Santa Barbara Public Library: Tympanum above Southwest Entrance
Introduction
Text-to-speech Audio
We're standing outside the main entrance of the Santa Barbara central public library on the southwest corner of Anapamu and Anacapa streets. If you're a Santa Barbara resident, you've probably walked past this door countless times without ever looking up! The library was built in 1917 thanks to a $50,000 grant from Andrew Carnegie who funded the construction of over 1600 libraries in the United States. This semi-circular decoration above the doors is called a tympanum and this particular tympanum is one of most unique architectural elements in our city. It was designed in 1924 by the architect, Carleton Winslow, who was a key proponent of Spanish Colonial Revival architecture in Southern California. If you didn't know this was the entrance to a library, your first thought might be that you were about to walk into a church or some kind of ancient monumental building. That's because Carleton Winslow and other architects of early 20th century Santa Barbara were heavily influenced by historic European and classical architecture.
Images
Tympanum above the southwest portal of the Santa Barbara Central Public Library
The Pantheon, Rome (27 BC) is a former Roman temple, now a Catholic church The history of the tympanum as an architectural element goes back to the days of ancient Greece. It was then adopted by the ancient Romans for all kinds of civic monuments and became a prominent feature of medieval European churches. So this decorative space of the tympanum has been used for thousands of years to convey important messages to the public. Wealthy Greeks and Romans were expected to fund the construction of public buildings like temples and bath houses, and they let everyone know who paid for them by displaying their names prominently above the entrance. This inscription reads, “M[arcus] Agrippa L[ucii] f[ilius] co[n]s[ul] tertium fecti,” meaning “Marcus Agrippa, son of Lucius, made [this building] when consul for the third time.”
Santa Barbara Public Library, 40 East Anapamu St., Main library entrance during war days, Mr. Clarence Black gave the Allied flags for the decoration over the door, 1918, photo taken from courtyard of the Presbyterian Church. Edson Smith Photo Collection no. 488 The original design included a tympanum (though one different than what we have now), but upon opening the Library in August 1917 and in the midst of WW1, funds were limited. In the interim these Allied Flags, owned by Clarence Black who donated the land for the library, were displayed. A big thank you to Jace Turner, librarian at the Santa Barbara Public Library, who generously shared this rare photo from the library's Edson Smith Collection and supplied the caption.
Backstory and Context
Text-to-speech Audio
The history of the tympanum as an architectural element goes back to the days of ancient Greece. It was then adopted by the ancient Romans for all kinds of civic monuments and became a prominent feature of medieval European churches. So this decorative space of the tympanum has been used for thousands of years to convey important messages to the public. Wealthy Greeks and Romans were expected to fund the construction of public buildings like temples and bath houses, and they let everyone know who paid for them by displaying their names prominently above the entrance. In the middle ages, the church tympanum was used to convey messages of a different sort: scenes of the last judgment and other biblical events sent a clear message to medieval Catholics that the intercession of the clergy was their only path to salvation.
If tympana are traditionally used for communicating messages, what does this one tell us?

* [EXERCISE BRIEF]: Continue the tour text about the Santa Barbara library tympanum above, starting after its last sentence.

Saved entries

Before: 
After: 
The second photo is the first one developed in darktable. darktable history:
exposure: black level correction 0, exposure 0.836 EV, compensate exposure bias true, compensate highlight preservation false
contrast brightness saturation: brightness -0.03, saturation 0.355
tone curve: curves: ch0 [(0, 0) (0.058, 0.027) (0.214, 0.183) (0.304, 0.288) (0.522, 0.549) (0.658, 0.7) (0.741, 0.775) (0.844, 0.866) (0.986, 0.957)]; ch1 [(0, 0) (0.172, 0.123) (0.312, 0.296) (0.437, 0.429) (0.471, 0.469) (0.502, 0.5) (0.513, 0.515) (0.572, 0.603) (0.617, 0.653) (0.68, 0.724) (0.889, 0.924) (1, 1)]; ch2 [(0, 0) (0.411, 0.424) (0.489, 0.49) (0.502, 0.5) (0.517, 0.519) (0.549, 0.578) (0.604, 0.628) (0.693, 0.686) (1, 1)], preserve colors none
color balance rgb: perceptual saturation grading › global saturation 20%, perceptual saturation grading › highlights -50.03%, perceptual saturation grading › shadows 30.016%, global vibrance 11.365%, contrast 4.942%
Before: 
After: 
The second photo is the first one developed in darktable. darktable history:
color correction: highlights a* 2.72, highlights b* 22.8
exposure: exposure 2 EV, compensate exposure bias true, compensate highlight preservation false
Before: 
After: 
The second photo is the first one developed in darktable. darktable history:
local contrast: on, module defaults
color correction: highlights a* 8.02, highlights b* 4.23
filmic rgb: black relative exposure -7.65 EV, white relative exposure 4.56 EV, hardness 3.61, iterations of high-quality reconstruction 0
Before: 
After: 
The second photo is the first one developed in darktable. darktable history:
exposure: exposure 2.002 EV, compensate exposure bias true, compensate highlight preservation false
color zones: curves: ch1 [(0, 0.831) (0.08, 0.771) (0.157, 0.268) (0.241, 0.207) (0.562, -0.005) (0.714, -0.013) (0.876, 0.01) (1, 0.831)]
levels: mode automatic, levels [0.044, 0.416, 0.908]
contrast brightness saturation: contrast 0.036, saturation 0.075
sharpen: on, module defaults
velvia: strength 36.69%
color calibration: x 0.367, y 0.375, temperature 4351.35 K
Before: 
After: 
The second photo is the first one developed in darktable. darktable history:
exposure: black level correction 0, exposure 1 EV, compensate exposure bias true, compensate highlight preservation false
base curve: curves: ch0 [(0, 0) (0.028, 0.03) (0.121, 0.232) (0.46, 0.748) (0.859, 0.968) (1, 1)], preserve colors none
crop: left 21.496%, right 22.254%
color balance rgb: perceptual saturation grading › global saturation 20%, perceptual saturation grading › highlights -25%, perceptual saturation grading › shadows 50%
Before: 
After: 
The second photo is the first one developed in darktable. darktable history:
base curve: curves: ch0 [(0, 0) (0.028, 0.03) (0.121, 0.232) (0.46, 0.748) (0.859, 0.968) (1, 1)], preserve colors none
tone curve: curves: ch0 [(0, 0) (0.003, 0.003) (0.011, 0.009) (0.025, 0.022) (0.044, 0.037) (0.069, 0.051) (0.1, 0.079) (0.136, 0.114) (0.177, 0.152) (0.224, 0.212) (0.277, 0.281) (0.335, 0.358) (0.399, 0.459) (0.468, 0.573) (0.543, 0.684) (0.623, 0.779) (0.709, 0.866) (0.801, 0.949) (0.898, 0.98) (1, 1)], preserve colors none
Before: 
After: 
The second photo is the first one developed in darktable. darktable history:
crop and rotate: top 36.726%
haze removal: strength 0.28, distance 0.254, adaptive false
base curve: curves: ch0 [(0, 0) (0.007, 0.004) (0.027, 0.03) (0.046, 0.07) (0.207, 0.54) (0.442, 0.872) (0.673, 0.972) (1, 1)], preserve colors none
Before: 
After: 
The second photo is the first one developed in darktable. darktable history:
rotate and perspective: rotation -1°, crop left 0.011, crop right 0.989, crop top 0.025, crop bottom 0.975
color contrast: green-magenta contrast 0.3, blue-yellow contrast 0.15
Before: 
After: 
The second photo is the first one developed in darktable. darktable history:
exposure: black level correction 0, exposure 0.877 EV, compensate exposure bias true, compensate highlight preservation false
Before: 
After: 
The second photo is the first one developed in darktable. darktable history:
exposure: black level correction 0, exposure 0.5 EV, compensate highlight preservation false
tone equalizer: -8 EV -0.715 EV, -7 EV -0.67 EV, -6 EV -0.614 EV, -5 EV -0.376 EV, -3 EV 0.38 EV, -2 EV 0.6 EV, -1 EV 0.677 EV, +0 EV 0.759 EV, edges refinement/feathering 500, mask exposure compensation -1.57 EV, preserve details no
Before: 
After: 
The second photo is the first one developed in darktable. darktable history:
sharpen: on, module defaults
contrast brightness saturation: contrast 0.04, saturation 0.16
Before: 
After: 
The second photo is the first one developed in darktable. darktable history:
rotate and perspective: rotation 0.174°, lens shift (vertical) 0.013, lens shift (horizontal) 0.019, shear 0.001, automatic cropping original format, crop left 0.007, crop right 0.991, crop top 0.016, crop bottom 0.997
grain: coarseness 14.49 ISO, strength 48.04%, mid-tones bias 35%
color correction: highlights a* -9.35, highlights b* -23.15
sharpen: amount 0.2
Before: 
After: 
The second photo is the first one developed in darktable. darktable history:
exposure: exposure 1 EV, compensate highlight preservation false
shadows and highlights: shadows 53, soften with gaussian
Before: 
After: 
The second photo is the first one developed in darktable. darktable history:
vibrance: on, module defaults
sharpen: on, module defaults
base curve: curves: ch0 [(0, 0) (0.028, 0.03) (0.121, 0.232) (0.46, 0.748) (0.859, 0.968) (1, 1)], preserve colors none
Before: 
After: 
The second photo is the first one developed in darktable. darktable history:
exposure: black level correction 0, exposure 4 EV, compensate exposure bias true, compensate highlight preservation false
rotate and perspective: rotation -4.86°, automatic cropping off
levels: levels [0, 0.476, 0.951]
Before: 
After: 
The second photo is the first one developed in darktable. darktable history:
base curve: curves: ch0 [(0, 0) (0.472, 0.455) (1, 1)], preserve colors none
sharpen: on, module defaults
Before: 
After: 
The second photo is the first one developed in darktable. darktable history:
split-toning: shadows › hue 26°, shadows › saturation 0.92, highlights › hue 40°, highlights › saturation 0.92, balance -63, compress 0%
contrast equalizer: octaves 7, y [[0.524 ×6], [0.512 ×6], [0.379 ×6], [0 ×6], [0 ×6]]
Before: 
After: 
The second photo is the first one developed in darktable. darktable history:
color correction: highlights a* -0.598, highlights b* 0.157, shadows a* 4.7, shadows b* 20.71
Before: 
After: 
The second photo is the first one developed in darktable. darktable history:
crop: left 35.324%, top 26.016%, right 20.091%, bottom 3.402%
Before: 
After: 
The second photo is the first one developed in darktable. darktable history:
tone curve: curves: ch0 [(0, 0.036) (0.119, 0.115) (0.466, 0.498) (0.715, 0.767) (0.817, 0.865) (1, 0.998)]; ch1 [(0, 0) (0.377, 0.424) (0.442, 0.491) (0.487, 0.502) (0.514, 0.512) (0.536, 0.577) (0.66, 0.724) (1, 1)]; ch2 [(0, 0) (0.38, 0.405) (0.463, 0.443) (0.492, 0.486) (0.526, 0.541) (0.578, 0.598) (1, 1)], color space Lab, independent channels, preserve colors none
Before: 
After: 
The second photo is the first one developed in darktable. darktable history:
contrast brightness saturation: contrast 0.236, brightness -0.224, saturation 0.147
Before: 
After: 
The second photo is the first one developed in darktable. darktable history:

* [RESULT OF THE EXERCISE]:
The central element is the Coat of Arms for the City of Santa Barbara, which features two Spanish galleons sailing the ocean. These rolling green hills represent the Santa Ynez Mountain range, while the rising sun likely signals the dawning of Spain's new age of colonization. We can see the words: "The City of Santa Barbara" written in Latin.
The two central figures on either side are Plato and Aristotle, both identified by their names in Greek below. Here, they represent philosophy in its most traditional sense: the love of learning. A perfect theme for a library. On the left stands an elderly Plato, pointing to the heavens in reference to his Theory of Forms. This philosophy, which you might have encountered in Plato’s famous “Allegory of the Cave,” asserts that the physical world is not really the 'real' world; instead, ultimate reality exists beyond our physical world and everything we see is just an imitation. Aristotle, Plato’s young student, stands on the right displaying a book. This likely refers to his belief that knowledge comes from experience. Empiricism, as it is known, theorizes that humans must have concrete evidence to support their ideas and is very much grounded in the physical world.
The stance of these two ancient Greek philosophers might look familiar to you: that's because Winslow's design intentionally references Raphael's famous painting "The School of Athens" from 1510, which decorated Pope Julius II's personal library in the Vatican Palace.
The library's tympanum is reset, with shields for four other famous European libraries installed along these scalloped arches. From the left, we can see the shield for the University of Bologna (Italy), the Bibliotheque National in Paris, the University of Salamanca (Spain), and the Bodleian Library at Oxford University in England - all established respectively in the 11th, 15th, 12th, and 17th centuries.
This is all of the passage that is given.